Le titre choisi, Phénomène Stalker, pour le catalogue de l’exposition qui a eu lieu en Suisse autour de Stalker est significatif de la postérité du cinquième film d’Andreï Tarkovski, des jeux vidéos à la musique contemporaine ou techno entre autres.
Après 9 versions du scénario, le film fut entièrement retourné car les pellicules Kodak, expérimentales, n’ont pas pu être développées en URSS – sans doute pour des raisons liées au système soviétique –, et rend compte, à lui seul, de la force titanesque, et de la foi, à l’œuvre chez Tarkovski pour réaliser ses films.
Si Eisenstein a pu qualifier un film (Palais et Forteresse, 1924, Aleksandr Ivanovskij, 3 000 m) au métrage interminable de « ciné-mollusque », Stalker (1979), d’une durée de 2h30 ne laisse pas indemne. Comme l’a exprimé Tarkovski, il aime faire précisément des films longs, des films qui, dit-il, détruisent totalement le spectateur physiquement. Le terme d’Eisenstein pourrait qualifier ce film de Tarkovski, d’autant plus qu’un gros plan d’escargot prend place au cœur du film : néanmoins, le principe de cette destruction est la possibilité d’une renaissance.

_Travail à réaliser_
Recopiez mot pour mot le passage du texte sur le film Stalker compris entre « Le titre choisi, Phénomène » et « techno entre autres. », bornes incluses.

_Données fournies_
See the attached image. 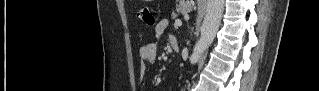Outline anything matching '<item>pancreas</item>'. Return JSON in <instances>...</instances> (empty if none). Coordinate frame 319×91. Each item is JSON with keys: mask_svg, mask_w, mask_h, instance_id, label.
Listing matches in <instances>:
<instances>
[{"mask_svg": "<svg viewBox=\"0 0 319 91\" xmlns=\"http://www.w3.org/2000/svg\"><path fill=\"white\" fill-rule=\"evenodd\" d=\"M177 13L173 15V18L177 17L179 13L185 14L191 11V6L180 4L176 8Z\"/></svg>", "mask_w": 319, "mask_h": 91, "instance_id": "1", "label": "pancreas"}]
</instances>
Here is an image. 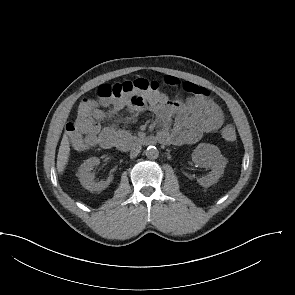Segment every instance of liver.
<instances>
[{
    "label": "liver",
    "instance_id": "6515ba94",
    "mask_svg": "<svg viewBox=\"0 0 295 295\" xmlns=\"http://www.w3.org/2000/svg\"><path fill=\"white\" fill-rule=\"evenodd\" d=\"M70 155V145L67 136L62 138L57 156V170L60 174L65 170Z\"/></svg>",
    "mask_w": 295,
    "mask_h": 295
}]
</instances>
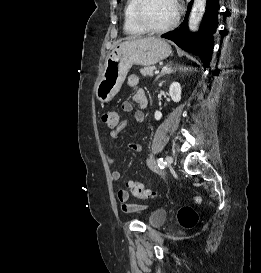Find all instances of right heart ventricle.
I'll return each instance as SVG.
<instances>
[{
	"label": "right heart ventricle",
	"mask_w": 261,
	"mask_h": 273,
	"mask_svg": "<svg viewBox=\"0 0 261 273\" xmlns=\"http://www.w3.org/2000/svg\"><path fill=\"white\" fill-rule=\"evenodd\" d=\"M135 4V0H127L124 8V24L123 28L125 33L129 35H140L143 31L138 28L132 19V10Z\"/></svg>",
	"instance_id": "1"
}]
</instances>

_Solution détaillée_
Le titre choisi, Phénomène Stalker, pour le catalogue de l’exposition qui a eu lieu en Suisse autour de Stalker est significatif de la postérité du cinquième film d’Andreï Tarkovski, des jeux vidéos à la musique contemporaine ou techno entre autres.